▶ [Job item]
Convert the lines below into a JSON list of strings, one string per line, leaving out blank lines and the picture markers.

▶ [Records shown]
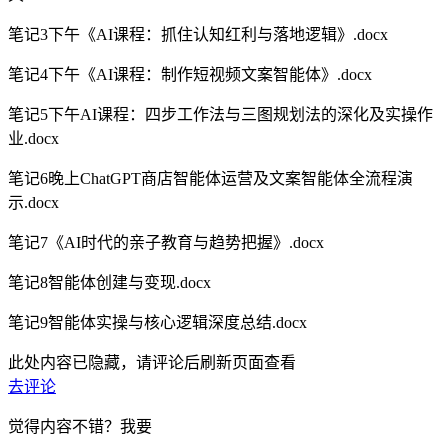
笔记3下午《AI课程：抓住认知红利与落地逻辑》.docx
笔记4下午《AI课程：制作短视频文案智能体》.docx
笔记5下午AI课程：四步工作法与三图规划法的深化及实操作
业.docx
笔记6晚上ChatGPT商店智能体运营及文案智能体全流程演
示.docx
笔记7《AI时代的亲子教育与趋势把握》.docx
笔记8智能体创建与变现.docx
笔记9智能体实操与核心逻辑深度总结.docx
此处内容已隐藏，请评论后刷新页面查看
去评论
觉得内容不错？我要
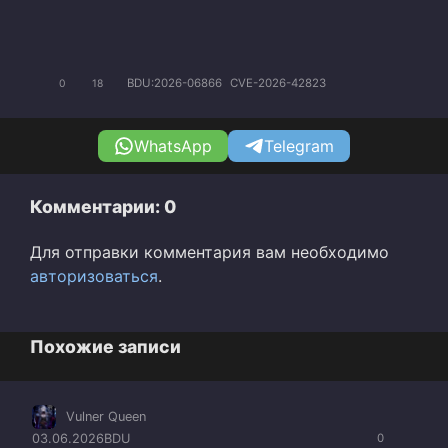
BDU:2026-06866
CVE-2026-42823
0
18
WhatsApp
Telegram
Комментарии: 0
Для отправки комментария вам необходимо
авторизоваться
.
Похожие записи
Vulner Queen
03.06.2026
BDU
0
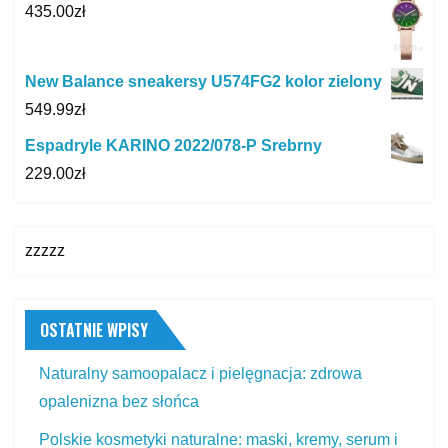
435.00
zł
New Balance sneakersy U574FG2 kolor zielony
549.99
zł
Espadryle KARINO 2022/078-P Srebrny
229.00
zł
zzzzz
OSTATNIE WPISY
Naturalny samoopalacz i pielęgnacja: zdrowa
opalenizna bez słońca
Polskie kosmetyki naturalne: maski, kremy, serum i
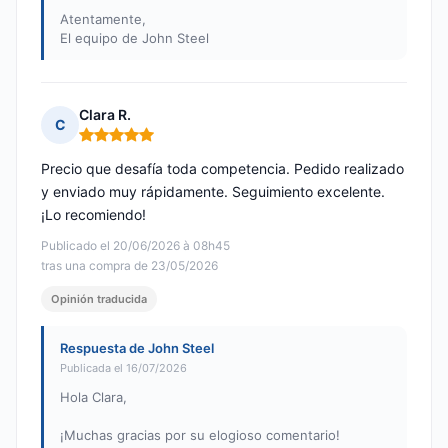
Atentamente,
El equipo de John Steel
Clara R.
C
Nota: 5 de 5
Precio que desafía toda competencia. Pedido realizado
y enviado muy rápidamente. Seguimiento excelente.
¡Lo recomiendo!
Publicado el 20/06/2026 à 08h45
tras una compra de 23/05/2026
Opinión traducida
Respuesta de John Steel
Publicada el 16/07/2026
Hola Clara,
¡Muchas gracias por su elogioso comentario!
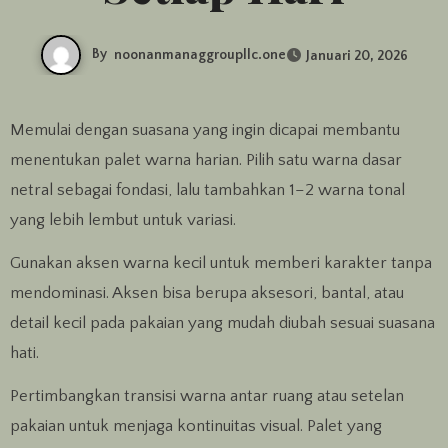
By
noonanmanaggroupllc.one
Januari 20, 2026
Memulai dengan suasana yang ingin dicapai membantu
menentukan palet warna harian. Pilih satu warna dasar
netral sebagai fondasi, lalu tambahkan 1–2 warna tonal
yang lebih lembut untuk variasi.
Gunakan aksen warna kecil untuk memberi karakter tanpa
mendominasi. Aksen bisa berupa aksesori, bantal, atau
detail kecil pada pakaian yang mudah diubah sesuai suasana
hati.
Pertimbangkan transisi warna antar ruang atau setelan
pakaian untuk menjaga kontinuitas visual. Palet yang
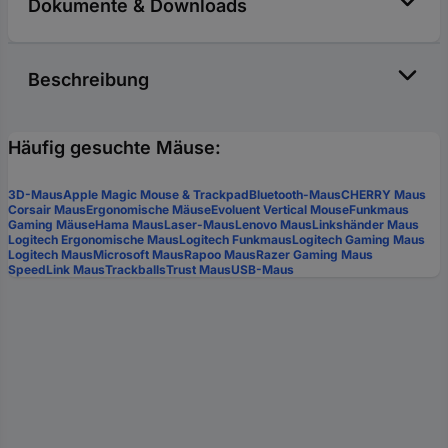
Dokumente & Downloads
Beschreibung
Häufig gesuchte Mäuse:
3D-Maus
Apple Magic Mouse & Trackpad
Bluetooth-Maus
CHERRY Maus
Corsair Maus
Ergonomische Mäuse
Evoluent Vertical Mouse
Funkmaus
Gaming Mäuse
Hama Maus
Laser-Maus
Lenovo Maus
Linkshänder Maus
Logitech Ergonomische Maus
Logitech Funkmaus
Logitech Gaming Maus
Logitech Maus
Microsoft Maus
Rapoo Maus
Razer Gaming Maus
SpeedLink Maus
Trackballs
Trust Maus
USB-Maus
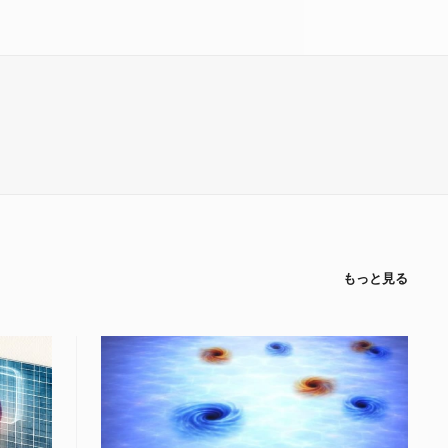
もっと見る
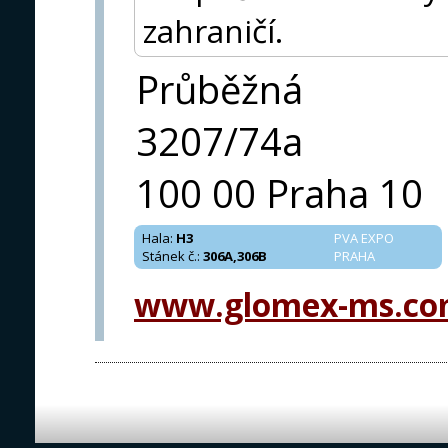
zahraničí.
Průběžná
3207/74a
100 00 Praha 10
Hala
:
H3
PVA EXPO
Stánek č.
:
306A,306B
PRAHA
www.glomex-ms.c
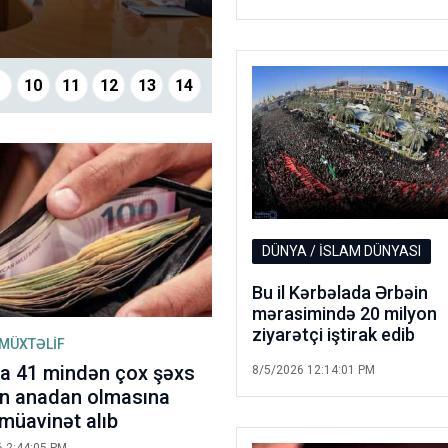
8/6/2026 2:
9
10
11
12
13
14
DÜNYA / İSLAM DÜNYASI
Bu il Kərbəlada Ərbəin
mərasimində 20 milyon
ziyarətçi iştirak edib
 MÜXTƏLİF
a 41 mindən çox şəxs
8/5/2026 12:14:01 PM
ın anadan olmasına
müavinət alıb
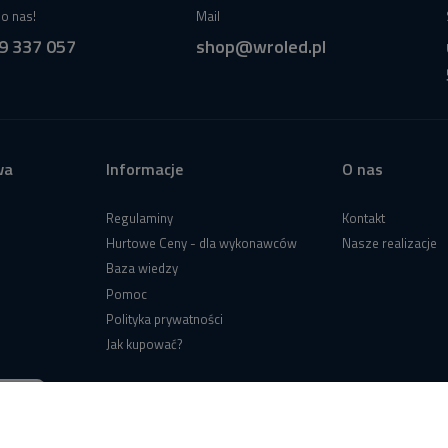
o nas!
Mail
9 337 057
shop@wroled.pl
wa
Informacje
O nas
Regulaminy
Kontakt
Hurtowe Ceny - dla wykonawców
Nasze realizacje
Baza wiedzy
Pomoc
Polityka prywatności
Jak kupować?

▶ [Exercise answer]
[
  "笔记3下午《AI课程：抓住认知红利与落地逻辑》.docx",
  "笔记4下午《AI课程：制作短视频文案智能体》.docx",
  "笔记5下午AI课程：四步工作法与三图规划法的深化及实操作",
  "业.docx",
  "笔记6晚上ChatGPT商店智能体运营及文案智能体全流程演",
  "示.docx",
  "笔记7《AI时代的亲子教育与趋势把握》.docx",
  "笔记8智能体创建与变现.docx",
  "笔记9智能体实操与核心逻辑深度总结.docx",
  "此处内容已隐藏，请评论后刷新页面查看",
  "去评论",
  "觉得内容不错？我要",
  "BDU:2026-06866",
  "CVE-2026-42823",
  "0",
  "18",
  "WhatsApp",
  "Telegram",
  "Комментарии: 0",
  "Для отправки комментария вам необходимо",
  "авторизоваться",
  ".",
  "Похожие записи",
  "Vulner Queen",
  "03.06.2026",
  "BDU",
  "0",
  "435.00",
  "zł",
  "New Balance sneakersy U574FG2 kolor zielony",
  "549.99",
  "zł",
  "Espadryle KARINO 2022/078-P Srebrny",
  "229.00",
  "zł",
  "zzzzz",
  "OSTATNIE WPISY",
  "Naturalny samoopalacz i pielęgnacja: zdrowa",
  "opalenizna bez słońca",
  "Polskie kosmetyki naturalne: maski, kremy, serum i",
  "Atentamente,",
  "El equipo de John Steel",
  "Clara R.",
  "C",
  "Nota: 5 de 5",
  "Precio que desafía toda competencia. Pedido realizado",
  "y enviado muy rápidamente. Seguimiento excelente.",
  "¡Lo recomiendo!",
  "Publicado el 20/06/2026 à 08h45",
  "tras una compra de 23/05/2026",
  "Opinión traducida",
  "Respuesta de John Steel",
  "Publicada el 16/07/2026",
  "Hola Clara,",
  "¡Muchas gracias por su elogioso comentario!",
  "By",
  "noonanmanaggroupllc.one",
  "Januari 20, 2026",
  "Memulai dengan suasana yang ingin dicapai membantu",
  "menentukan palet warna harian. Pilih satu warna dasar",
  "netral sebagai fondasi, lalu tambahkan 1–2 warna tonal",
  "yang lebih lembut untuk variasi.",
  "Gunakan aksen warna kecil untuk memberi karakter tanpa",
  "mendominasi. Aksen bisa berupa aksesori, bantal, atau",
  "detail kecil pada pakaian yang mudah diubah sesuai suasana",
  "hati.",
  "Pertimbangkan transisi warna antar ruang atau setelan",
  "pakaian untuk menjaga kontinuitas visual. Palet yang",
  "Dokumente & Downloads",
  "Beschreibung",
  "Häufig gesuchte Mäuse:",
  "3D-Maus",
  "Apple Magic Mouse & Trackpad",
  "Bluetooth-Maus",
  "CHERRY Maus",
  "Corsair Maus",
  "Ergonomische Mäuse",
  "Evoluent Vertical Mouse",
  "Funkmaus",
  "Gaming Mäuse",
  "Hama Maus",
  "Laser-Maus",
  "Lenovo Maus",
  "Linkshänder Maus",
  "Logitech Ergonomische Maus",
  "Logitech Funkmaus",
  "Logitech Gaming Maus",
  "Logitech Maus",
  "Microsoft Maus",
  "Rapoo Maus",
  "Razer Gaming Maus",
  "SpeedLink Maus",
  "Trackballs",
  "Trust Maus",
  "USB-Maus",
  "もっと見る",
  "zahraničí.",
  "Průběžná",
  "3207/74a",
  "100 00 Praha 10",
  "Hala",
  ":",
  "H3",
  "PVA EXPO",
  "Stánek č.",
  ":",
  "306A,306B",
  "PRAHA",
  "www.glomex-ms.c",
  "8/6/2026 2:",
  "9",
  "10",
  "11",
  "12",
  "13",
  "14",
  "DÜNYA / İSLAM DÜNYASI",
  "Bu il Kərbəlada Ərbəin",
  "mərasimində 20 milyon",
  "ziyarətçi iştirak edib",
  " MÜXTƏLİF",
  "a 41 mindən çox şəxs",
  "8/5/2026 12:14:01 PM",
  "ın anadan olmasına",
  "müavinət alıb",
  "o nas!",
  "Mail",
  "9 337 057",
  "shop@wroled.pl",
  "wa",
  "Informacje",
  "O nas",
  "Regulaminy",
  "Kontakt",
  "Hurtowe Ceny - dla wykonawców",
  "Nasze realizacje",
  "Baza wiedzy",
  "Pomoc",
  "Polityka prywatności",
  "Jak kupować?"
]